Your goal
Determine how many lines in these records hold "side". Only the number is wanted.

Consecutive indoor room images:
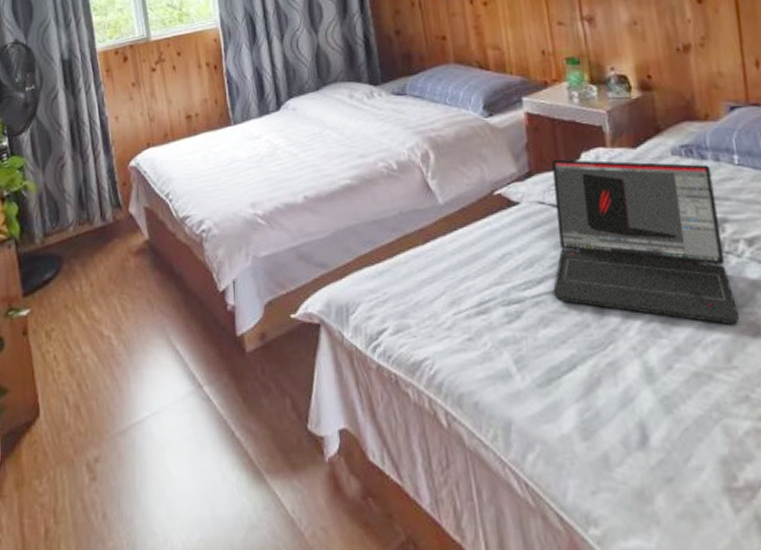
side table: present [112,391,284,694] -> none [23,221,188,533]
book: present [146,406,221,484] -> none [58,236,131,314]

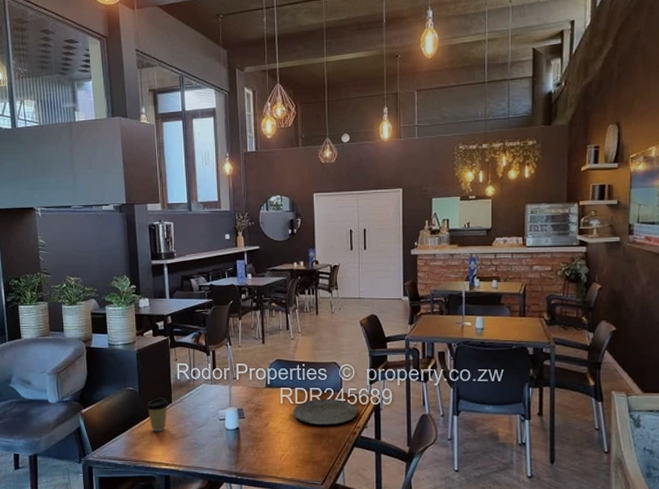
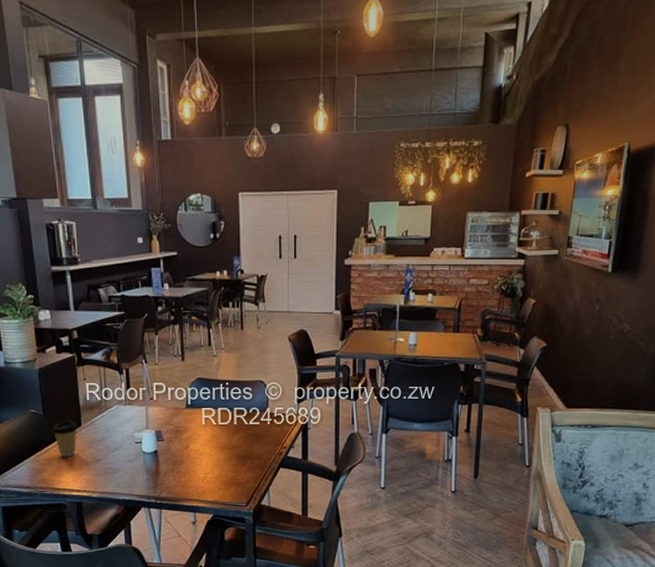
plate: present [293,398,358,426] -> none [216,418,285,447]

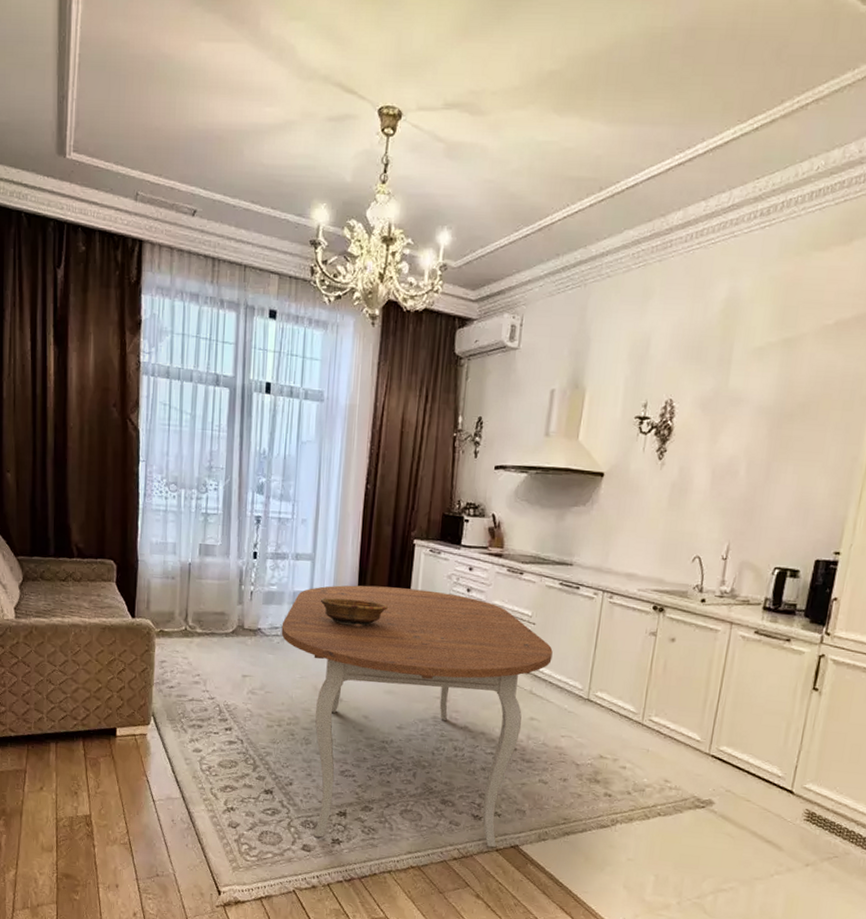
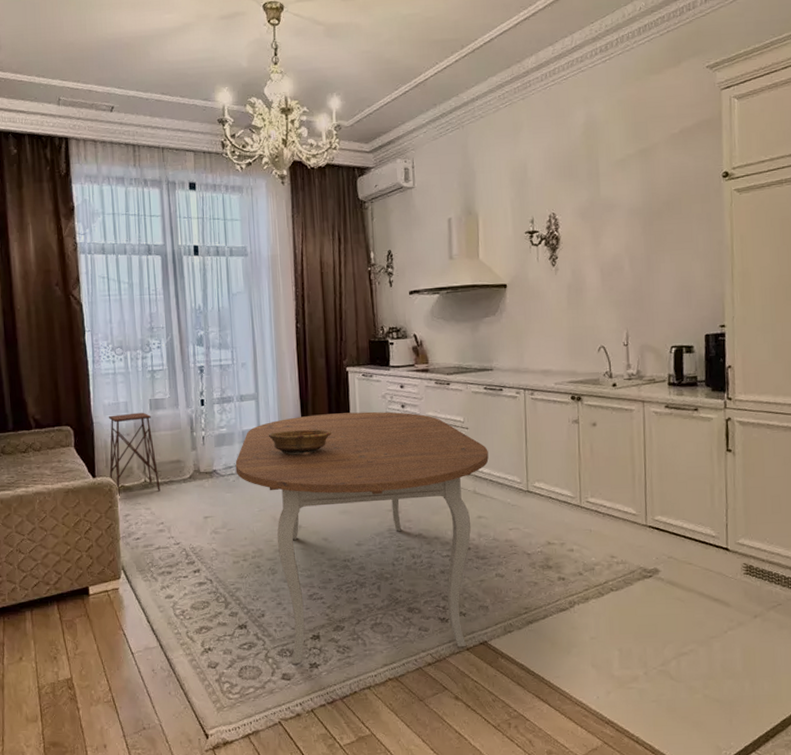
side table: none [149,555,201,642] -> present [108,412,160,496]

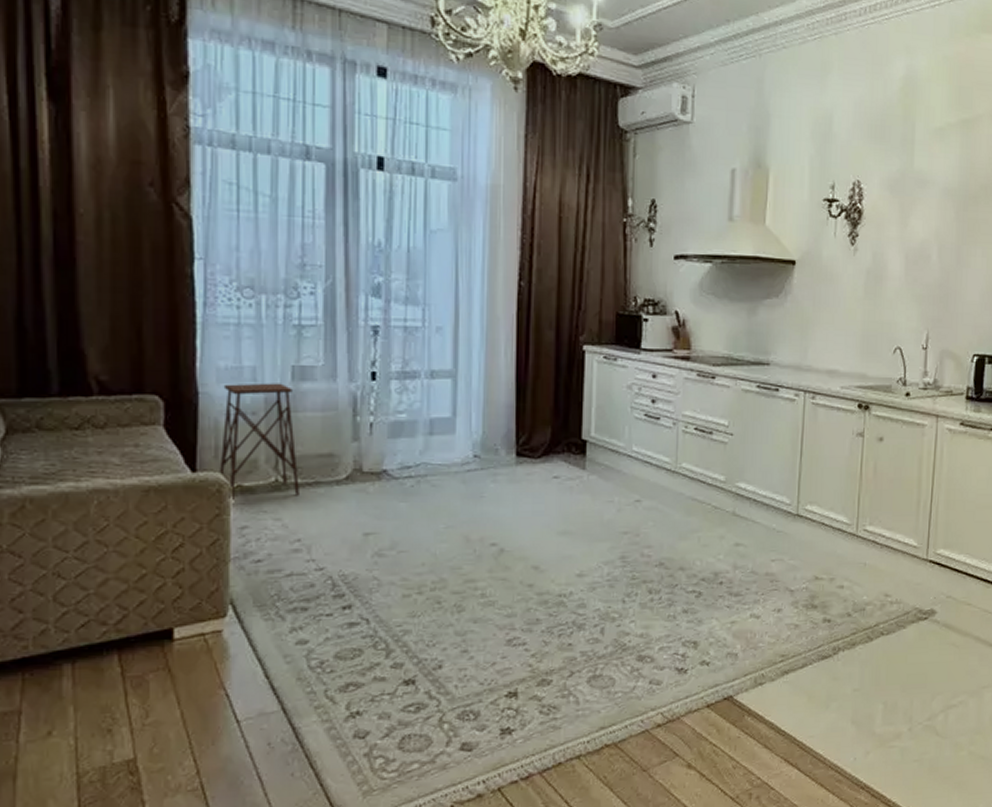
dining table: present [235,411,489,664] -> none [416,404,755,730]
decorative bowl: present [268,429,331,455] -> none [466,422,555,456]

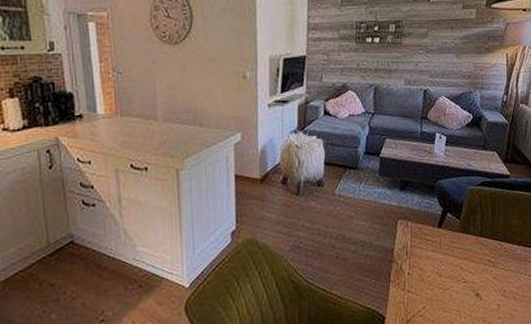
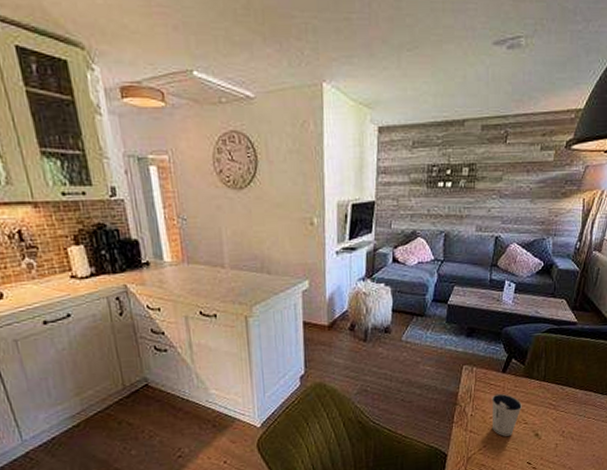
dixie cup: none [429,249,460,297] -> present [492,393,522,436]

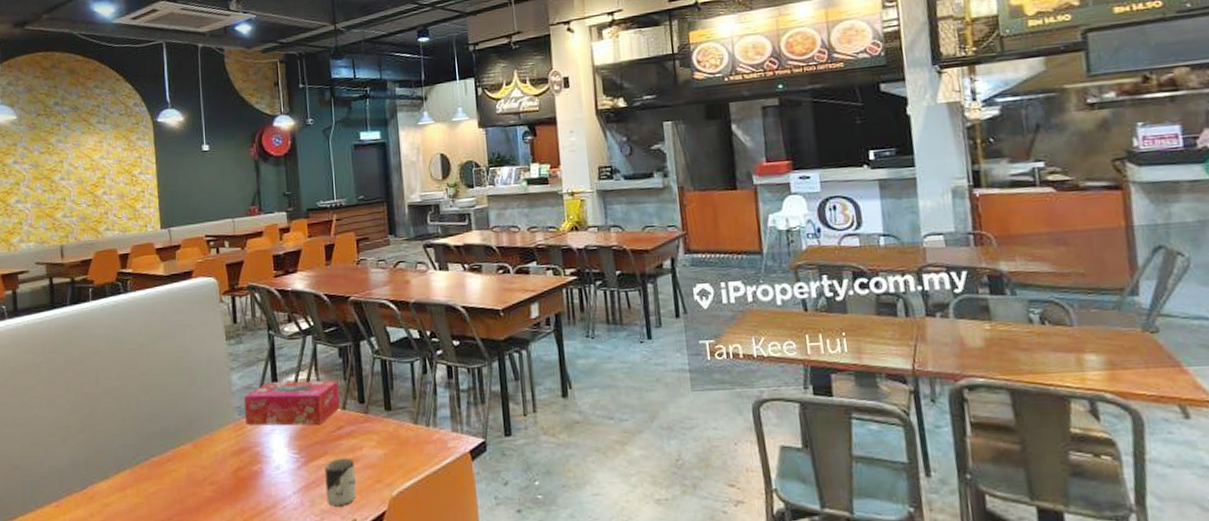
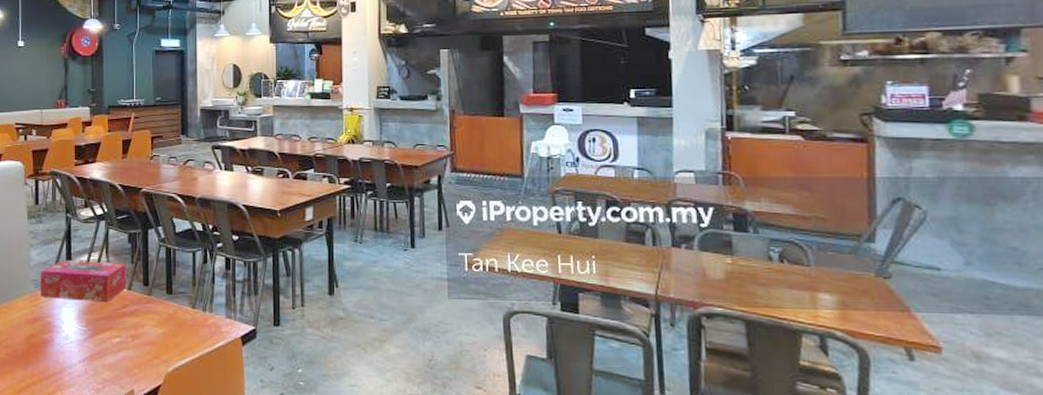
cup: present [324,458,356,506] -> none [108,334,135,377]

Result for this task
2